Cash deal limit may be reduced under PMLA
Present limit of Rs 1 million to be lowered substantially to curb money laundering
The Centre is planning to tighten the anti-money laundering rules pertaining to the “reporting and maintenance of record” by mandating reporting entities to furnish information of entities dealing in cash above a certain amount, a move to curb money laundering.
Under the current Prevention of Money Laundering Act (PMLA) rules, such reporting is required for all cash transactions of value exceeding Rs 1 million, all cross-border wire transfers of more than Rs 500,000, and all purchase and sale of immovable property of Rs 5 million or more.

Sources say the cash transaction limit could be reduced to as low as Rs 200,000.The reporting provisions under PMLA impose obligations on reporting entities like banks, financial institutions, and intermediaries such as stockbrokers to verify the identity of clients, maintain records, and furnish information to the financial intelligence unit (FIU).
FIU then analyses and processes such information and disseminates it to appropriate central and international agencies to support anti-money laundering efforts.

According to sources, the government may also insert the threshold for reporting entities about cash transaction in gold and bullion. After severe criticism, the government had rescinded its circular, which had said that jewellers with turnover of more than Rs 20 million would need to become reporting entity under the PMLA.

At present, jewellers require permanent account number (PAN) for jewellery purchases of over Rs 200,000 under the income tax rules. Making them under reporting entity would have obliged them to report the cash transaction under the said PMLA provisions.

The changes in the law would be a step towards cleaning up black money from the system. “We need to treat domestic black money more seriously than a mere criminal offence or dispute. We need to go deeper to keep a check on any illicit gains or tax evasion. We need a more stringent know-your-customer process in place under the anti-money laundering laws,” said a senior government official.
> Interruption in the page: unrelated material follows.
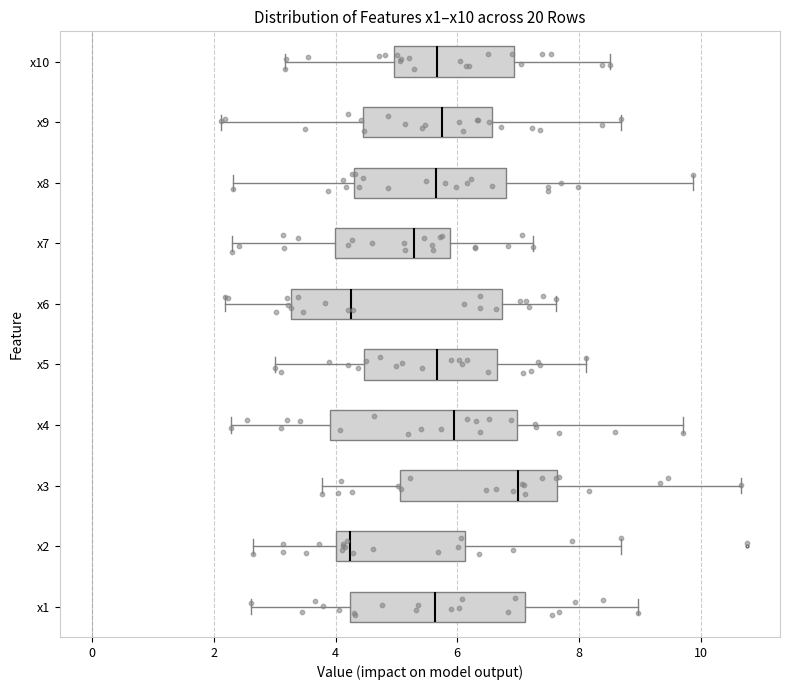

Comparing the boxes themselves (not the whiskers), which one is the widest?

x6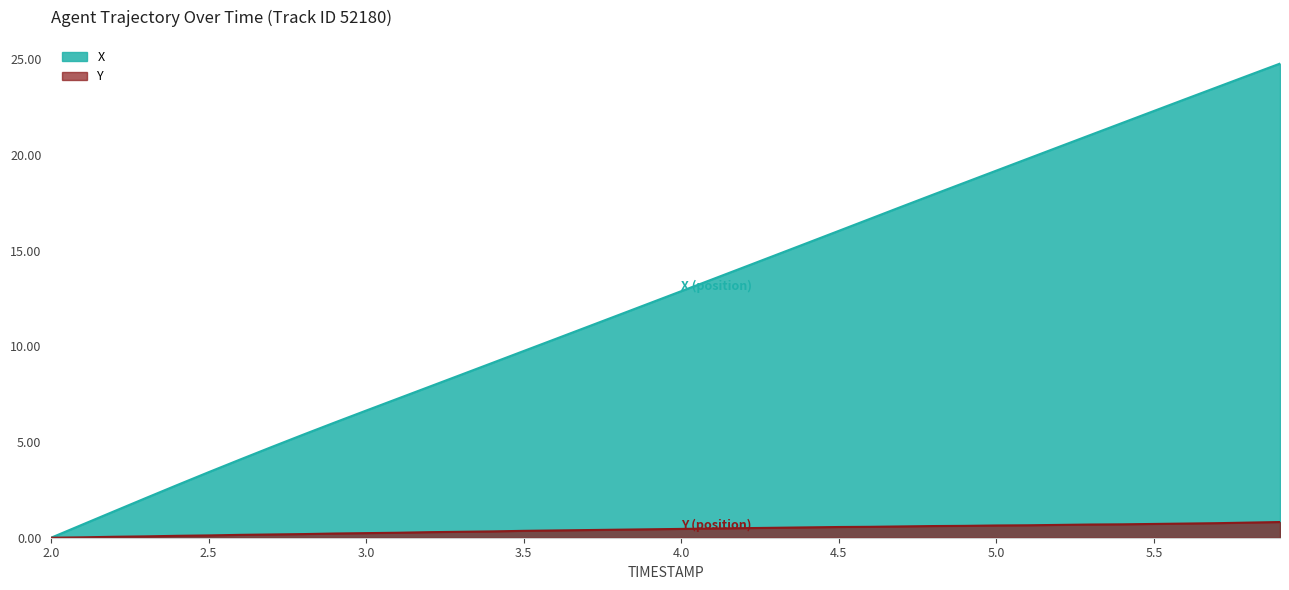

True or false: X has more than 2 interior local peaks.

False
Further, there are also talks on widening the definition of the reporting entity. Sources say some more entities are likely to be added under the PMLA provisions.
Besides, the government is also considering the biometric identification number Aadhaar as a mandatory identity proof required to be obtained by the reporting entities from anyone dealing in any financial transaction.
The government is of the view that the said information could be extended for evaluating the goods and services tax collection as well.Most of the sectors, especially services sectors like hotels and airlines, may ask for Aadhaar for bookings, said a person privy to the development.
Last year, the government brought the amendment to the PMLA rule and directed the reporting entity to compare the copy of the officially valid identification document produced by the client with the original and record it on the copy.At present, the PMLA provisions attract a jail term of seven years and above in case of establishment of ‘proceed of crime”.